- _Text excerpt_
□ □ □

Introduction
A good engineer can meticulously design a great infrastructure. However, what if you ask him to design the same thing multiple times. Well, it's a hell lot of boring & tedious task. Also, it will make the next iteration error prone. Now, here comes, smart engineering by automating the infrastructure. Let's learn to do it using chef and vagrant. I will try not to make this post too much theoretical as there are lots of information out there on web. So, let's start cooking !!!
Brief Intro of Chef and Vagrant
Chef is a open source infrastructure automation framework. Using this framework you can build your whole infrastructure. It can represent your infrastructure as code. Now, what is vargant, imagine you created some code using chef to build your infrastructure. To test your code, you will either need a machine or a VM. Suppose unfortunately your code fails. You will again need a new machine/VM or you will format the older one and you will try again. Seems uninteresting right ? Here comes vagrant to rescue you from these issues. Vagrant is a tool to create, configure and manage virtual environments easily. With the vagrant boxes you can test your chef code easily. Now, enough of theory, let's do some practical stuff.

□ □ □

- _Collected material_
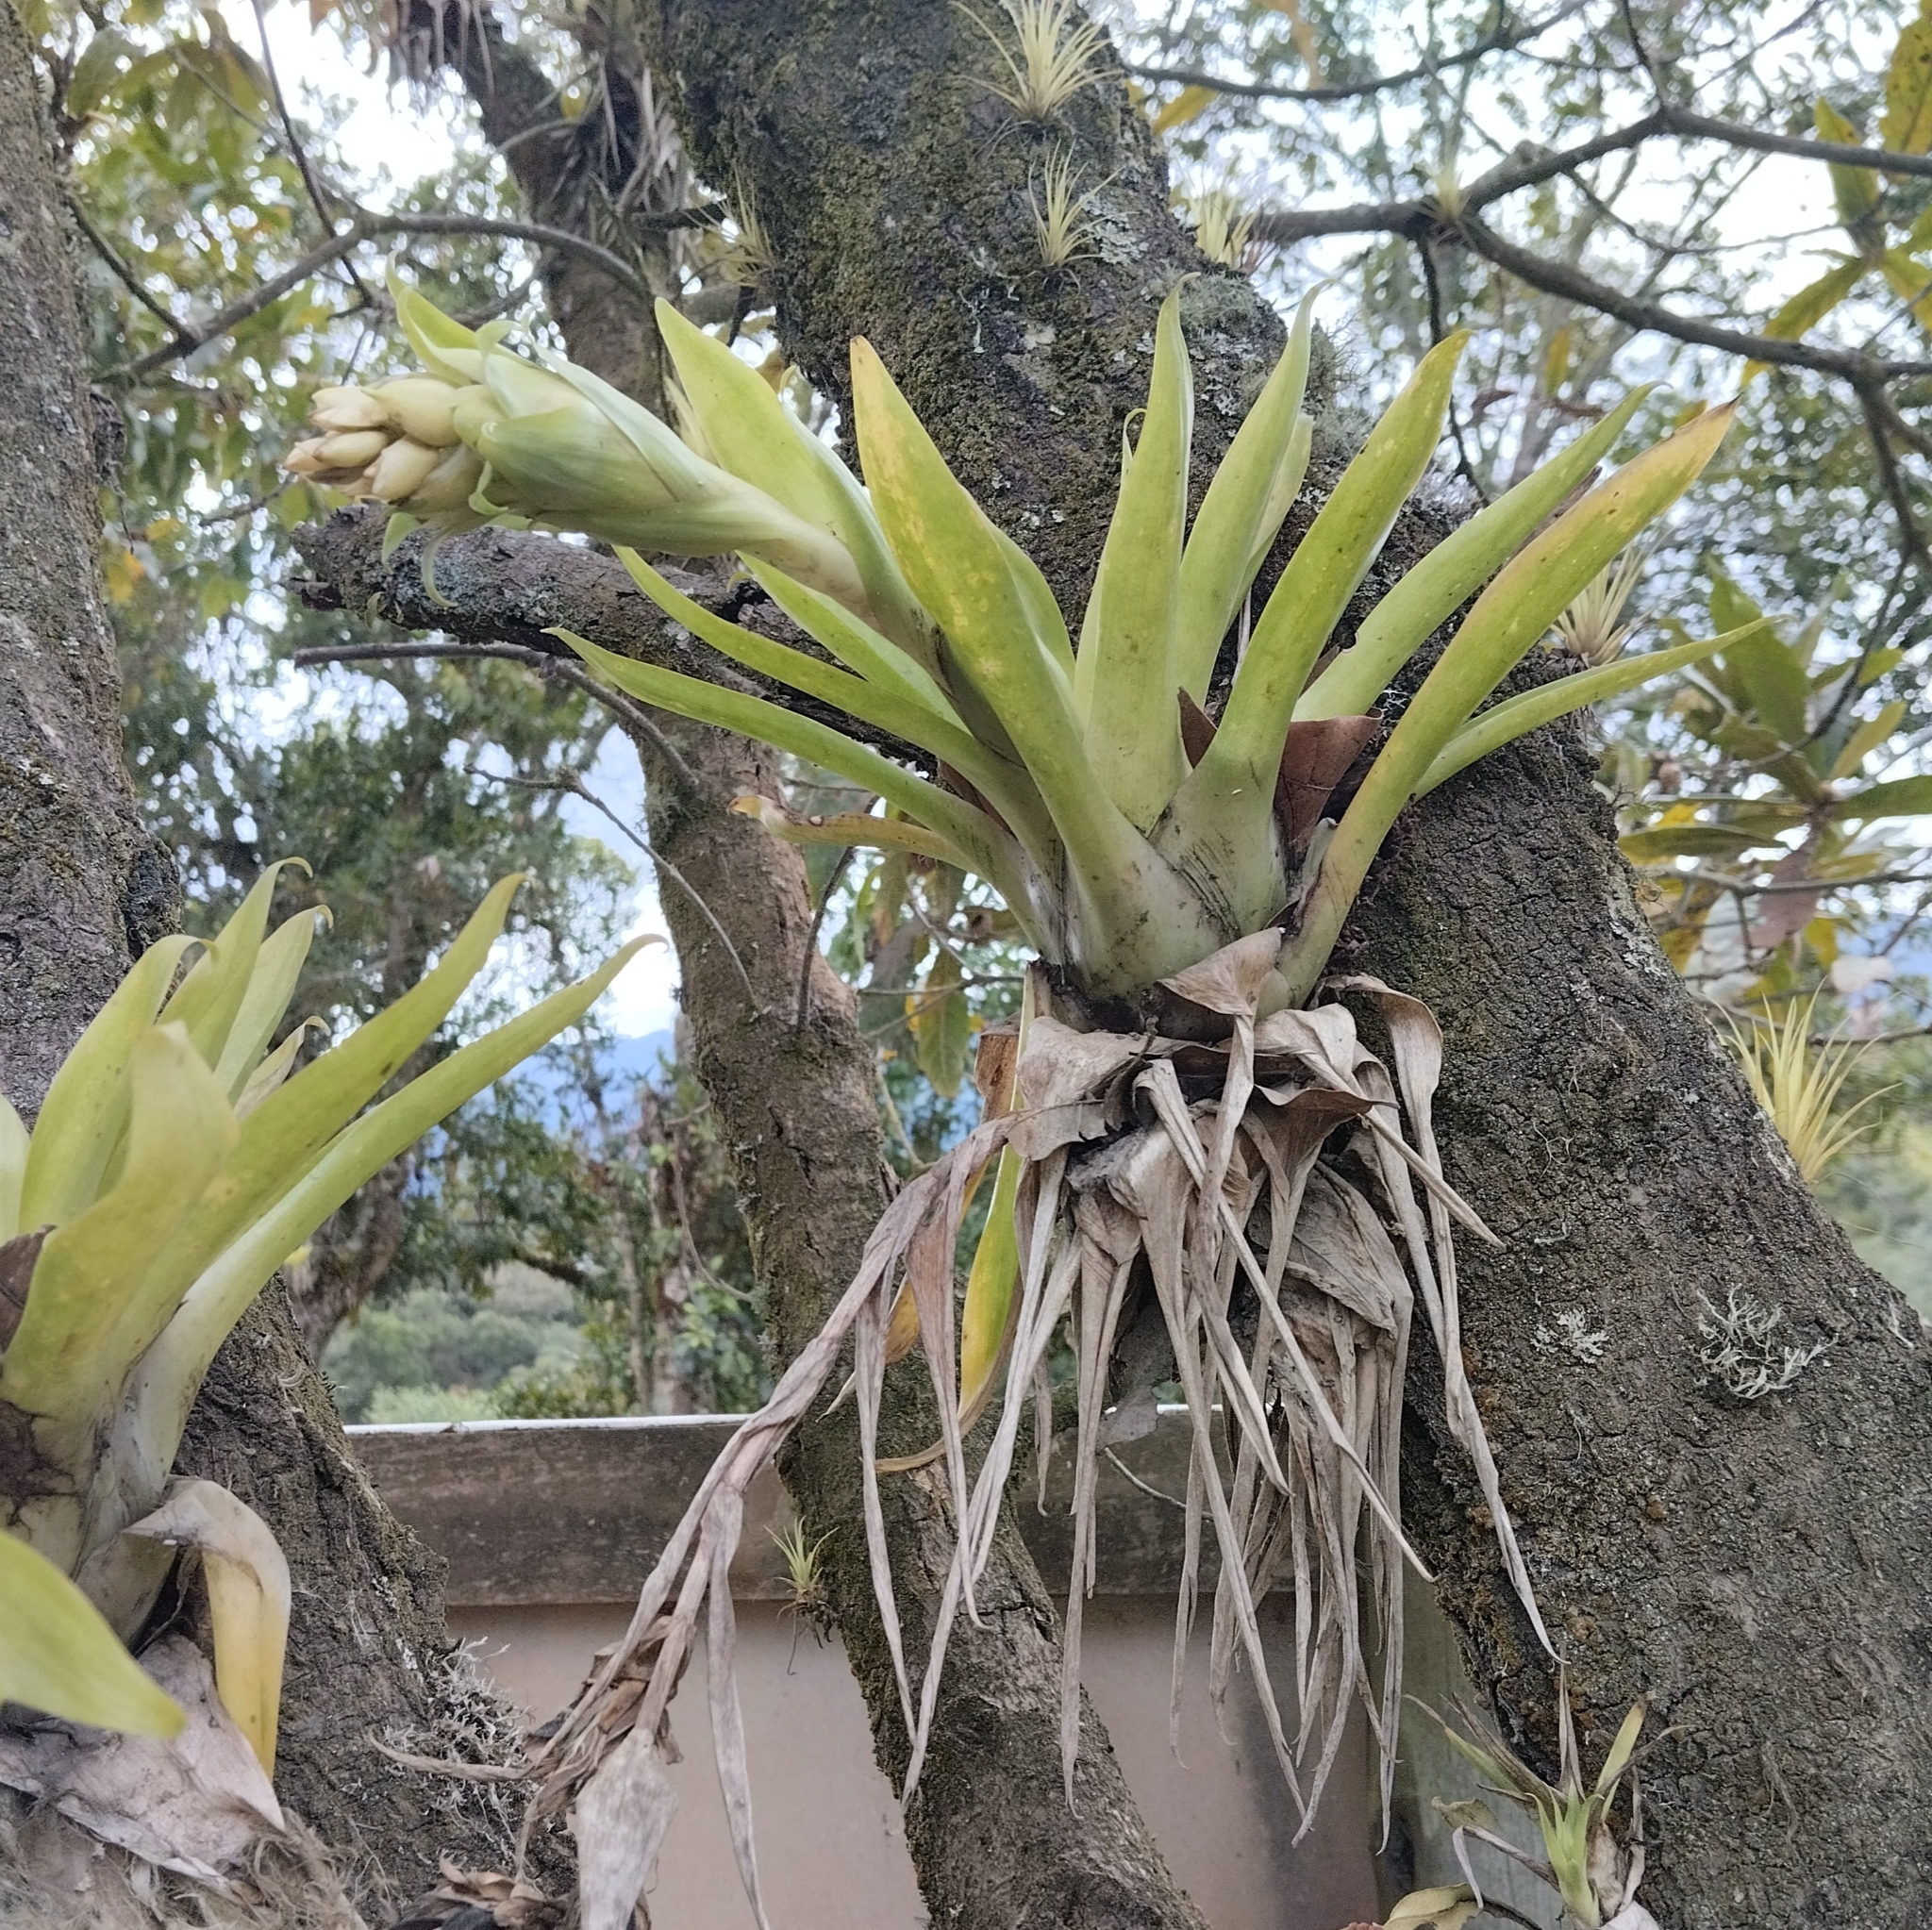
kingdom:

□ □ □

- _What the task requires_
Transcribe the portion of the Chef and Vagrant introduction between "Introduction" and "start cooking !!!", inclusive, keeping every word and punctuation mark unchanged.

- _Finished task_
Introduction
A good engineer can meticulously design a great infrastructure. However, what if you ask him to design the same thing multiple times. Well, it's a hell lot of boring & tedious task. Also, it will make the next iteration error prone. Now, here comes, smart engineering by automating the infrastructure. Let's learn to do it using chef and vagrant. I will try not to make this post too much theoretical as there are lots of information out there on web. So, let's start cooking !!!